Of the healers who impacted Branham's ministry, Avak Hagopian is one of the most unique. From the moment Avak landed on American soil from Africa to the time he was kicked out of the country, his fame spread almost as fast as news of the War. Hundreds of thousands of people eagerly watched for any piece of information they could find on Avak, his journey and healing ministry followed by major news sources. William Branham was no exception to this rule. He wanted to see Avak.

And I have many thousand miles of flying ahead of me. I have... going up on the... plumb from Vancouver, work down the coast as far as California, coming back to Fresno where I'm to go tomorrow, to the Armenian people. They flew a boy, who prays for the sick, by the name of Avak. They brought him from Cairo over to pray for a man by the name of Arkelian.
Branham, 47-1102 - The Angel Of God

But Branham was not able to see Avak in California. Crowds were so eager to see the famous healer that they swarmed to California -- so many that the Shrine Auditorium was rented to hold the masses. Over a thousand sick and afflicted went through the prayer line, and Avak prayed for them one-by-one. Through faith in God combined with the prayer of the famous Avak, many claimed their healing.
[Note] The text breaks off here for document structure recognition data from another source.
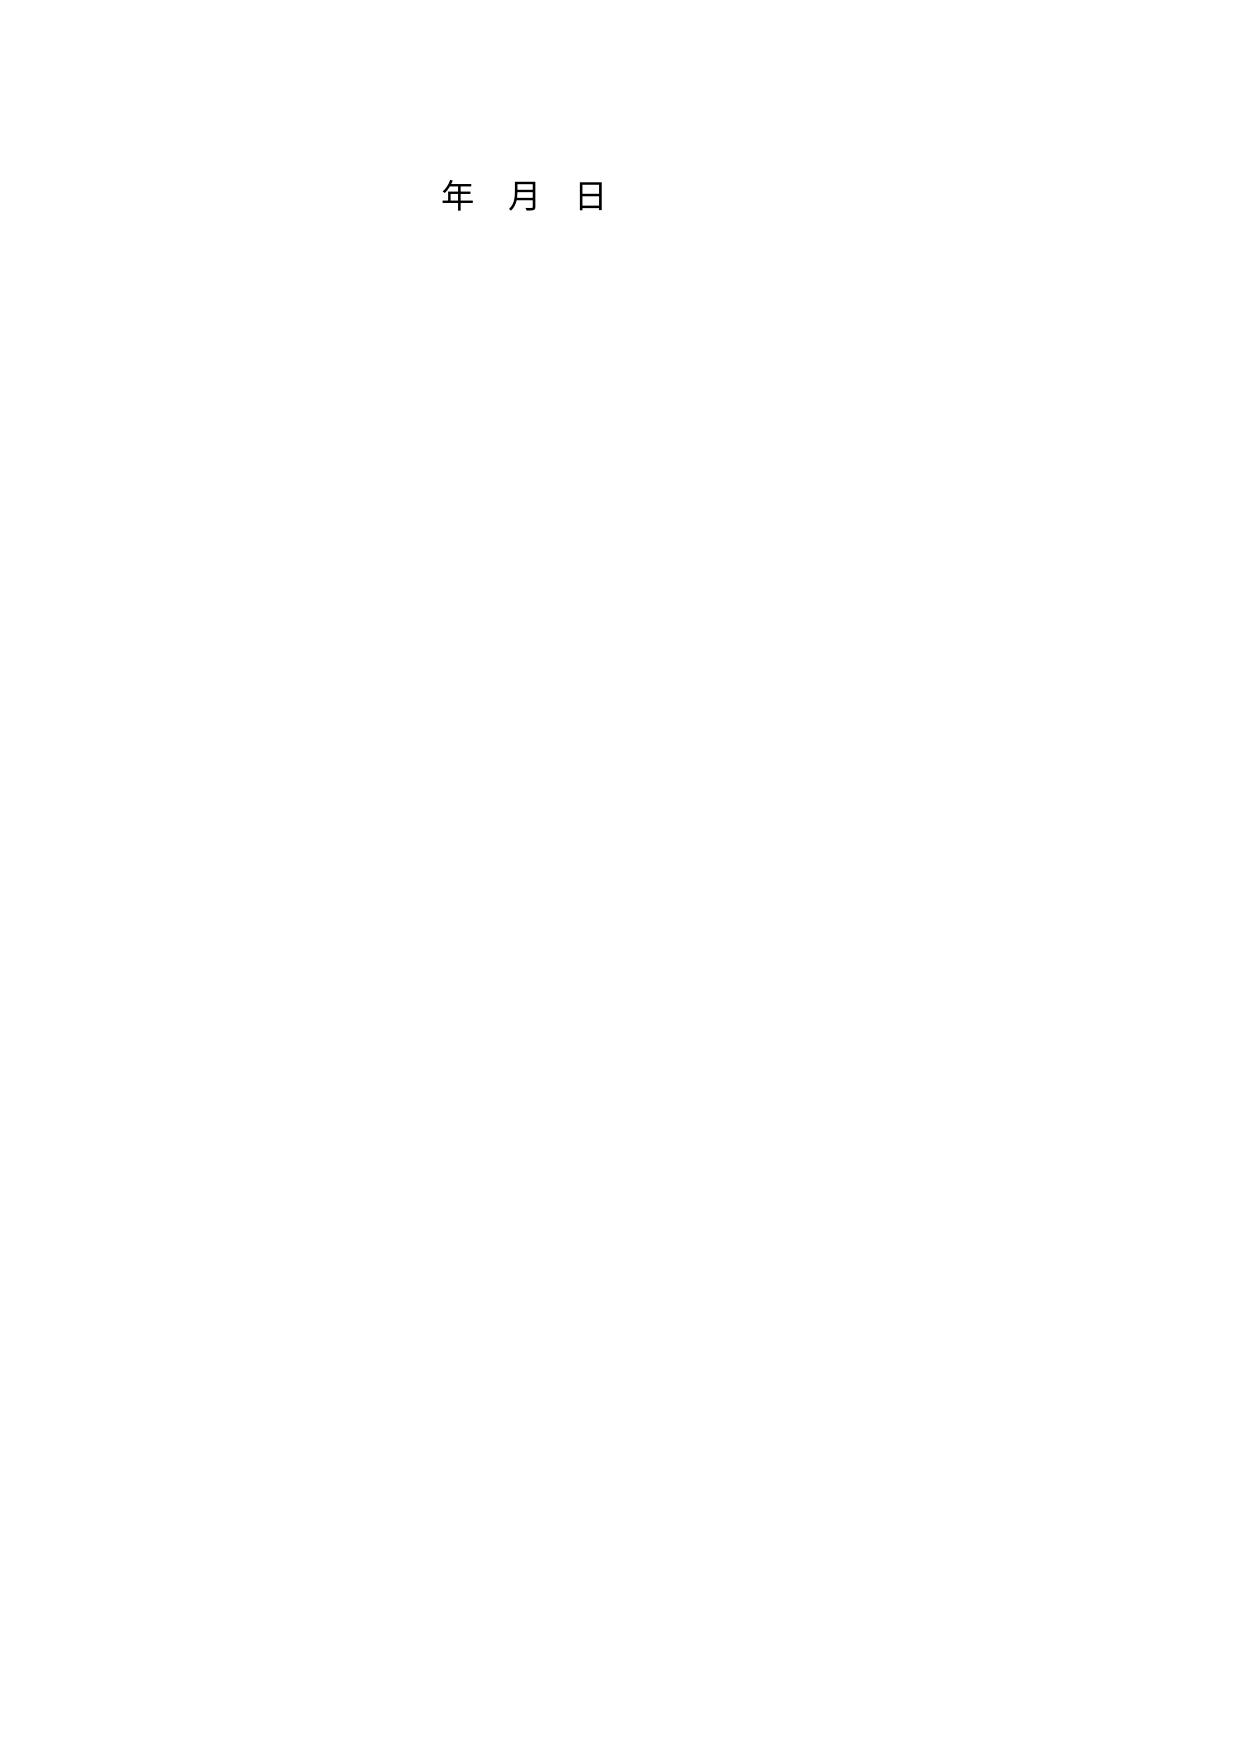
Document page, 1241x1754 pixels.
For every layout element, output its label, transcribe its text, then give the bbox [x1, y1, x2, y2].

text 年 月 日 [187, 162, 1053, 227]
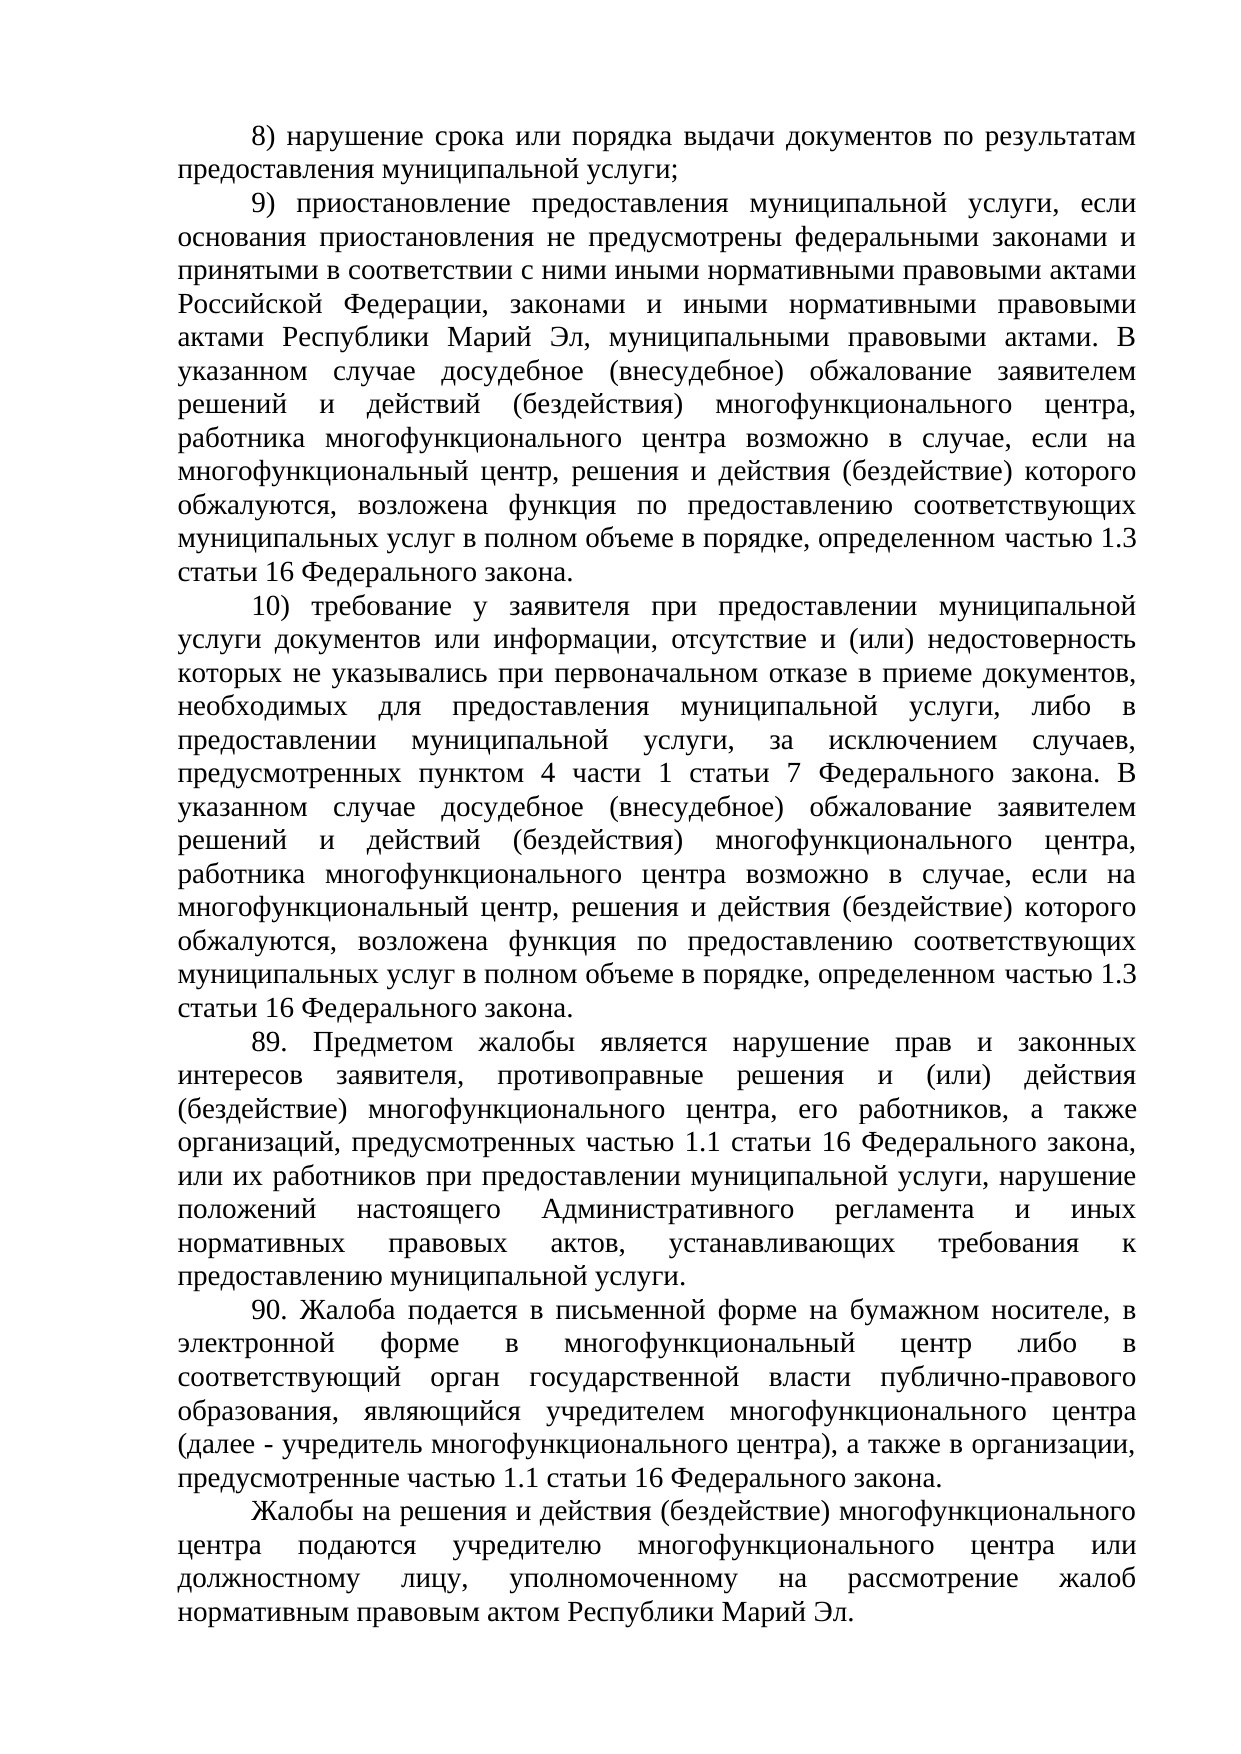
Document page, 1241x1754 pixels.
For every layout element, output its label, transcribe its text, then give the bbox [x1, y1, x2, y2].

text 89. Предметом жалобы является нарушение прав и законных интересов заявителя, противоправные решения и (или) действия (бездействие) многофункционального центра, его работников, а также организаций, предусмотренных частью 1.1 статьи 16 Федерального закона, или их работников при предоставлении муниципальной услуги, нарушение положений настоящего Административного регламента и иных нормативных правовых актов, устанавливающих требования к предоставлению муниципальной услуги. [177, 1024, 1137, 1124]
text 10) требование у заявителя при предоставлении муниципальной услуги документов или информации, отсутствие и (или) недостоверность которых не указывались при первоначальном отказе в приеме документов, необходимых для предоставления муниципальной услуги, либо в предоставлении муниципальной услуги, за исключением случаев, предусмотренных пунктом 4 части 1 статьи 7 Федерального закона. В указанном случае досудебное (внесудебное) обжалование заявителем решений и действий (бездействия) многофункционального центра, работника многофункционального центра возможно в случае, если на многофункциональный центр, решения и действия (бездействие) которого обжалуются, возложена функция по предоставлению соответствующих муниципальных услуг в полном объеме в порядке, определенном частью 1.3 статьи 16 Федерального закона. [177, 588, 1137, 1024]
text 9) приостановление предоставления муниципальной услуги, если основания приостановления не предусмотрены федеральными законами и принятыми в соответствии с ними иными нормативными правовыми актами Российской Федерации, законами и иными нормативными правовыми актами Республики Марий Эл, муниципальными правовыми актами. В указанном случае досудебное (внесудебное) обжалование заявителем решений и действий (бездействия) многофункционального центра, работника многофункционального центра возможно в случае, если на многофункциональный центр, решения и действия (бездействие) которого обжалуются, возложена функция по предоставлению соответствующих муниципальных услуг в полном объеме в порядке, определенном частью 1.3 статьи 16 Федерального закона. [177, 185, 1137, 588]
text 8) нарушение срока или порядка выдачи документов по результатам предоставления муниципальной услуги; [177, 118, 1137, 185]
text 90. Жалоба подается в письменной форме на бумажном носителе, в электронной форме в многофункциональный центр либо в соответствующий орган государственной власти публично-правового образования, являющийся учредителем многофункционального центра (далее - учредитель многофункционального центра), а также в организации, предусмотренные частью 1.1 статьи 16 Федерального закона. [177, 1292, 1137, 1493]
text 89. Предметом жалобы является нарушение прав и законных интересов заявителя, противоправные решения и (или) действия (бездействие) многофункционального центра, его работников, а также организаций, предусмотренных частью 1.1 статьи 16 Федерального закона, или их работников при предоставлении муниципальной услуги, нарушение положений настоящего Административного регламента и иных нормативных правовых актов, устанавливающих требования к предоставлению муниципальной услуги. [177, 1158, 1137, 1292]
text Жалобы на решения и действия (бездействие) многофункционального центра подаются учредителю многофункционального центра или должностному лицу, уполномоченному на рассмотрение жалоб нормативным правовым актом Республики Марий Эл. [177, 1493, 1137, 1627]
Though William Branham was persistent, Avak was difficult to catch. "Avak sightings" were broadcast over the news as he travelled through the country, the nation swept away with the fever of a 20-year-old healer. Newspapers, desperate for news of Avak, printed articles such as "Avak, The Healer, Is Hard To Find," in which they quoted people who mistakenly thought they had seen the healer. Branham, however, was able to find him in Florida. Though the words are not complete on the tape recording (without any 'blank spot on tape markers'), one can assume that Branham consulted Avak for one reason or another.
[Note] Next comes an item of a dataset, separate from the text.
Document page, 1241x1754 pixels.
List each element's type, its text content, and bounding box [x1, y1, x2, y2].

Many of you has heard of Avak. You know, they come over here that time. Well, we've been trying to meet each other for some time. We met a few days ago in Florida, and put our pictures together and said, "...?... American...?... consults Divine healing."
Branham, 48-0304 - The Angel Of God

After this "consultation," William Branham mentions Avak several times -- but never mentions the meeting or Avak's quick rise to fame in the United States. Instead, Branham seems to be fixated on Avak's car. During his stay in the United States, one of Branham's associates gave Avak a Cadillac, and until Branham was given his own Cadillac, he would continue telling and retelling the story. In the many renditions, Branham would claim that he not only refused the same gift, but would never own this or any such luxury automobile. He referred to the poor people in the Southern United States, and how much it would hurt his appearance to be driving a fancy car while collecting money from the poor. Nevertheless, Branham finally got his Cadillac.

But the most interesting aspect of all of this is the picture of Avak that is painted in the newspaper articles. When one compares their descriptions of Avak to the early descriptions of Branham's "angel," one could easily form the opinion that Branham thought this young Armenian man to be an angel from God.

Regardless, Avak was just one in a long line of men that made up the Healing Revival of the 1940's and 1950's. And Branham cult pastors who claim that Branham's "vindication of prophecy" is based on "results of healing" must apply that same logic to young Avak and his successful tour of America. Branhamites who cherish newspaper clippings of men, women, and children who entered Branham's prayer line could do the same with any of the ministers who quickly rose to fame as the masses entered their meetings. They claim that this is "vindication" of Branham's "prophet" status. Do the newspaper clippings of Avak mean that the young Armenian man was also a "Vindicated prophet for this age?"